Verification 2: reuseOnScaleIn Behavior and Re-Scale-Out Speed
Verification 1 established the Stopped warm pool baseline (48s). Verification 2 tests the scale-in → re-scale-out cycle with reuseOnScaleIn=true to see if reused instances are faster.
After Verification 1, ng-warm-stopped has desiredSize=3. We scale in from 3 to 2.
Scale-In: Instance Return to Warm Pool
We changed desiredSize from 3 to 2 to trigger scale-in.
aws eks update-nodegroup-config \
--cluster-name eks-sandbox --nodegroup-name ng-warm-stopped \
--scaling-config minSize=2,maxSize=5,desiredSize=2 \
--region ap-northeast-1The scale-in process progressed through these stages. You can observe the warm pool state transitions with the following command:
# Get ASG name (skip if already obtained during setup)
ASG=$(aws eks describe-nodegroup --cluster-name eks-sandbox --nodegroup-name ng-warm-stopped \
--region ap-northeast-1 --query 'nodegroup.resources.autoScalingGroups[0].name' --output text)

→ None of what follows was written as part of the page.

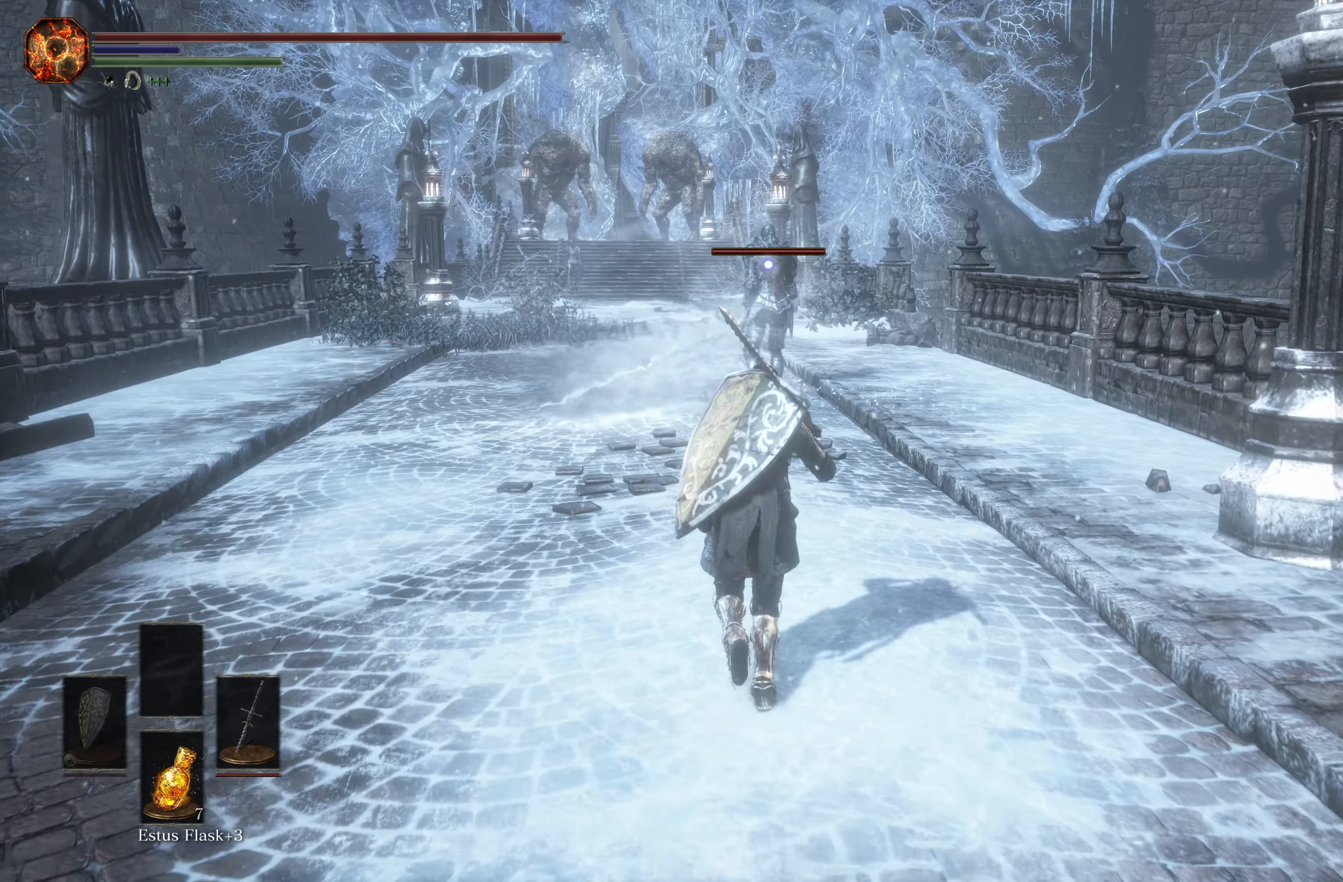
{"buttons": [], "left_stick": "up", "right_stick": "center", "events": []}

# Periodically check node and warm pool status
while true; do
echo "--- $(date +%T) ---"
kubectl get nodes --selector='eks.amazonaws.com/nodegroup=ng-warm-stopped' --no-headers
aws autoscaling describe-warm-pool --auto-scaling-group-name $ASG --region ap-northeast-1 \
--query 'Instances[].{Id:InstanceId,State:LifecycleState}' --output table
sleep 15
done17:33:43 Node: Ready,SchedulingDisabled ← drain started
17:34:35 Node: NotReady,SchedulingDisabled ← kubelet stopped
17:49:09 Warm pool: Warmed:Pending:Proceed ← lifecycle hook completed
17:49:40 Warm pool: Warmed:Stopped ← return completeScale-in to return took approximately 16 minutes. EKS automatically configures a Terminate-LC-Hook on the ASG with a heartbeat timeout of 1800 seconds (30 minutes). Although the actual node drain completed in about 1 minute, the lifecycle hook processing caused additional wait time. The documentation states to always configure warm pools through the EKS API and not modify warm pool settings directly via the EC2 Auto Scaling API, so adjusting this timeout value is not recommended.
{
"LifecycleHooks": [
{
"LifecycleHookName": "Launch-LC-Hook",
"LifecycleTransition": "autoscaling:EC2_INSTANCE_LAUNCHING",
"HeartbeatTimeout": 1800
},
{
"LifecycleHookName": "Terminate-LC-Hook",
"LifecycleTransition": "autoscaling:EC2_INSTANCE_TERMINATING",
"HeartbeatTimeout": 1800
}
]
}Re-Scale-Out: Reused Instance Speed
We scaled back out using the instance that was returned to the warm pool.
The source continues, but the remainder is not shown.